Comparison to other causal inference packages
DoWhy’s API captures all four steps of causal inference:
Model a causal inference problem using assumptions.
Identify an expression for the causal effect under these assumptions (“causal estimand”).
Estimate the expression using statistical methods such as matching or instrumental variables.
Finally, verify the validity of the estimate using a variety of robustness checks.
This workflow is captured by four key verbs in DoWhy:
model
identify
estimate
refute
Using these verbs, DoWhy implements a causal inference engine that can support a variety of methods. model encodes prior knowledge as a formal causal graph, identify uses graph-based methods to identify the causal effect, estimate uses statistical methods for estimating the identified estimand, and finally refute tries to refute the obtained estimate by testing robustness to assumptions.
Key difference: Causal assumptions as first-class citizens
Due to DoWhy’s focus on the full pipeline of causal analysis (not just a single step), there are three differences compared to available software for causal inference.
- Explicit identifying assumptions
Assumptions are first-class citizens in DoWhy.
Each analysis starts with a building a causal model. The assumptions can be viewed graphically or in terms of conditional independence statements. Wherever possible, DoWhy can also automatically test for stated assumptions using observed data.
- Separation between identification and estimation
Identification is the causal problem. Estimation is simply a statistical problem.

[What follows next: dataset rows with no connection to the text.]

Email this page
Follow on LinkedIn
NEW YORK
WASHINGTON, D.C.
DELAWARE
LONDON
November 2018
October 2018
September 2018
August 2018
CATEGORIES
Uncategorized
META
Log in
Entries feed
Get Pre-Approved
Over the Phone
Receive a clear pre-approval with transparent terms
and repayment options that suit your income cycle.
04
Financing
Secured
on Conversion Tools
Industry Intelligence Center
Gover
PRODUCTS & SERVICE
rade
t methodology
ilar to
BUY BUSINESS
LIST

DoWhy respects this boundary and treats them separately. This focuses the causal inference effort on identification, and frees up estimation using any available statistical estimator for a target estimand. In addition, multiple estimation methods can be used for a single identified_estimand and vice-versa.
- Automated robustness checks
What happens when key identifying assumptions may not be satisfied?
The most critical, and often skipped, part of causal analysis is checking the robustness of an estimate to unverified assumptions. DoWhy makes it easy to automatically run sensitivity and robustness checks on the obtained estimate.
Finally, DoWhy is easily extensible, allowing other implementations of the four verbs to co-exist (e.g., we support implementations of the estimation verb from EconML and CausalML libraries). The four verbs are mutually independent, so their implementations can be combined in any way.